--- Entries shown ---

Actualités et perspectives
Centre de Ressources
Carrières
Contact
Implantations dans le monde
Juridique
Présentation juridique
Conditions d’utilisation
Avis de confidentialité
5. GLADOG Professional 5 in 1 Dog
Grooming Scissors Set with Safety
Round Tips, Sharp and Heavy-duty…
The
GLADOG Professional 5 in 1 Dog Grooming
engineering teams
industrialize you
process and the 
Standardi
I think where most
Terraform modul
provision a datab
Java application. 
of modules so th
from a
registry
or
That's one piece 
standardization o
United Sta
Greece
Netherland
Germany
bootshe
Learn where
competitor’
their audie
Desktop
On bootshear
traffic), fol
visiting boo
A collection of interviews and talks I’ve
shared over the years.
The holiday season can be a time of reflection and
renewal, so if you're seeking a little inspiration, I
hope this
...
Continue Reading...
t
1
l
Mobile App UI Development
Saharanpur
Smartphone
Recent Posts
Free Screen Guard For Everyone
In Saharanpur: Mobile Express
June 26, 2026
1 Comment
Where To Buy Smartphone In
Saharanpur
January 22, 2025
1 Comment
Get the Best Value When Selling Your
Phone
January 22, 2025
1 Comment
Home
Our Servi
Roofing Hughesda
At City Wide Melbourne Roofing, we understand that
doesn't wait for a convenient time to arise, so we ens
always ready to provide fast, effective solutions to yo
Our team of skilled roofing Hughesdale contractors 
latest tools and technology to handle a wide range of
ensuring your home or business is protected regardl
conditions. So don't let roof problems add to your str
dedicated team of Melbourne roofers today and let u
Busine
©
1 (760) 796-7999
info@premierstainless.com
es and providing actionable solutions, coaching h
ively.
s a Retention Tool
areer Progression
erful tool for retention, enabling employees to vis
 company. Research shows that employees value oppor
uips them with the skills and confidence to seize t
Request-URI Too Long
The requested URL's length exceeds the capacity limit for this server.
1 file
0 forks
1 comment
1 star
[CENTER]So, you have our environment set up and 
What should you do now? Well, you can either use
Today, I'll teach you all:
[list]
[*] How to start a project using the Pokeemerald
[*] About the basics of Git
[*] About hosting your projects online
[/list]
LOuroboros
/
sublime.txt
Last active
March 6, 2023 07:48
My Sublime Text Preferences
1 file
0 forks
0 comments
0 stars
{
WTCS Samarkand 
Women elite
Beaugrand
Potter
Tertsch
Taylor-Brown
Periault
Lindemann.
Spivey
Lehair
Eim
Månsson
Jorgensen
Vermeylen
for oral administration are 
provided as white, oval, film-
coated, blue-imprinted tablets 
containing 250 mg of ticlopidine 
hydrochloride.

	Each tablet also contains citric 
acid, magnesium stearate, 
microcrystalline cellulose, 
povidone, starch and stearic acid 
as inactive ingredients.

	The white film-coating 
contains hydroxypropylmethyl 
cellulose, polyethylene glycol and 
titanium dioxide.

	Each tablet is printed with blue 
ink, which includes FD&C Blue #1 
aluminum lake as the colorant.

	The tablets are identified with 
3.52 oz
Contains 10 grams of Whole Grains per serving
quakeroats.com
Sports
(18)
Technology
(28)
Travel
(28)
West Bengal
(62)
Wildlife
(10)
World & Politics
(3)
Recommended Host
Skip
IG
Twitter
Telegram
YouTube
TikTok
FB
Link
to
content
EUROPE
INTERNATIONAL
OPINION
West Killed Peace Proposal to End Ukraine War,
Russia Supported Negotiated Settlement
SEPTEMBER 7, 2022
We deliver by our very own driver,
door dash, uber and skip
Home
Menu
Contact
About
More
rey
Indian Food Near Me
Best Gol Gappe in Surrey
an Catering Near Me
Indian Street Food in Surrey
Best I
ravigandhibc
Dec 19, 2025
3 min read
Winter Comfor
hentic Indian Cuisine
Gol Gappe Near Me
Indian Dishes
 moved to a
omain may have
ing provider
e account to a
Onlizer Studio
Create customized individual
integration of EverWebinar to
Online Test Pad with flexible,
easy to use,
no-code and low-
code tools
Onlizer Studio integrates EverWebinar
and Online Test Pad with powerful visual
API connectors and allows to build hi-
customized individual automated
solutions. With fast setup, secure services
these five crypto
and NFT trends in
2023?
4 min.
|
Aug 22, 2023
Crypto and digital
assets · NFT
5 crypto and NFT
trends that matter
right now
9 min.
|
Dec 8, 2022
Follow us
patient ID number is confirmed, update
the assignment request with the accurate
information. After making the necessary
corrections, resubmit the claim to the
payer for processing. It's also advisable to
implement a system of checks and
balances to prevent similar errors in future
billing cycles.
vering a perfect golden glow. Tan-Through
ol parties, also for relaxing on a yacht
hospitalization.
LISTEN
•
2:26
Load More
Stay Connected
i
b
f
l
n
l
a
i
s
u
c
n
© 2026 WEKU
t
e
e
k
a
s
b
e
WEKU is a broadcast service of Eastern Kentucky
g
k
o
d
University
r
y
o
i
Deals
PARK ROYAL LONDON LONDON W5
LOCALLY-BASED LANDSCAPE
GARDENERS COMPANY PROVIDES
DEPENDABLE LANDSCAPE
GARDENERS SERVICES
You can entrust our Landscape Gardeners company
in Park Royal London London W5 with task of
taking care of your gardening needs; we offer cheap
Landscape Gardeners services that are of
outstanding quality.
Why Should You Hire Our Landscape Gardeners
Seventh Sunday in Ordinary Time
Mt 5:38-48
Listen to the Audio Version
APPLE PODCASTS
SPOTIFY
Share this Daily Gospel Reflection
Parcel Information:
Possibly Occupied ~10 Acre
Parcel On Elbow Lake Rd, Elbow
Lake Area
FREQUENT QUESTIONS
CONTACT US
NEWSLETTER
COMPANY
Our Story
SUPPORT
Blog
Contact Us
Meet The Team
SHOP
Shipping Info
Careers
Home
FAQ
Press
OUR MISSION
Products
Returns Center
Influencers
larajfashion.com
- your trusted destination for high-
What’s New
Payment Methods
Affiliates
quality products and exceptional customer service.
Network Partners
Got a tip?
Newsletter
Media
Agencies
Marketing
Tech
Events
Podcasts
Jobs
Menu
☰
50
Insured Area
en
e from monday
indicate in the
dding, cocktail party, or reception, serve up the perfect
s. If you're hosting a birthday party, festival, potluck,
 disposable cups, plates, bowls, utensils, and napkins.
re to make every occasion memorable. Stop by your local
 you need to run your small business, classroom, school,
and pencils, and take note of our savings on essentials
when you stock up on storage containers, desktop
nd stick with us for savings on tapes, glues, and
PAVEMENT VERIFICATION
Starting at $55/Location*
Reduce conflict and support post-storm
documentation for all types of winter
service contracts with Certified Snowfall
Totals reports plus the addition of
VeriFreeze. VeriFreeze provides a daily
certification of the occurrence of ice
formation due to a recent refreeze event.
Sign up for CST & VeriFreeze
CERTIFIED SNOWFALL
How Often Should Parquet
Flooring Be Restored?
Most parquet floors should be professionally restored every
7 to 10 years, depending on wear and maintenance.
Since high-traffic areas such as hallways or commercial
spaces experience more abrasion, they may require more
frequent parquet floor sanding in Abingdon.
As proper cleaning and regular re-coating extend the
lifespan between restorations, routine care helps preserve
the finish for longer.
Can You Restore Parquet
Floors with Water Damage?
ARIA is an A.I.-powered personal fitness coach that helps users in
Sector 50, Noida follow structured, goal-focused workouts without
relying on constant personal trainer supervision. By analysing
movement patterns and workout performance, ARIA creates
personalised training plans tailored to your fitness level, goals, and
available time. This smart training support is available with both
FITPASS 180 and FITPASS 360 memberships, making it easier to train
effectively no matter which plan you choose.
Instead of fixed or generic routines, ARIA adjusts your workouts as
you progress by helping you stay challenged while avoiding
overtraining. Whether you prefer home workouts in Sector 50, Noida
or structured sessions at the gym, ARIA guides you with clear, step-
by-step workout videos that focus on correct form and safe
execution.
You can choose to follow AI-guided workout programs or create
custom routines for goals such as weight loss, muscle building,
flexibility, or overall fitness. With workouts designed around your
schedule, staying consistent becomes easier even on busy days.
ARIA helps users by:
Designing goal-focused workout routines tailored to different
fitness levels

---

How to complete this task ▸
Only the lines from the beginning of the material above through the line with "shared over the years." are wanted; extract them exactly.

Task result ▸
Actualités et perspectives
Centre de Ressources
Carrières
Contact
Implantations dans le monde
Juridique
Présentation juridique
Conditions d’utilisation
Avis de confidentialité
5. GLADOG Professional 5 in 1 Dog
Grooming Scissors Set with Safety
Round Tips, Sharp and Heavy-duty…
The
GLADOG Professional 5 in 1 Dog Grooming
engineering teams
industrialize you
process and the 
Standardi
I think where most
Terraform modul
provision a datab
Java application. 
of modules so th
from a
registry
or
That's one piece 
standardization o
United Sta
Greece
Netherland
Germany
bootshe
Learn where
competitor’
their audie
Desktop
On bootshear
traffic), fol
visiting boo
A collection of interviews and talks I’ve
shared over the years.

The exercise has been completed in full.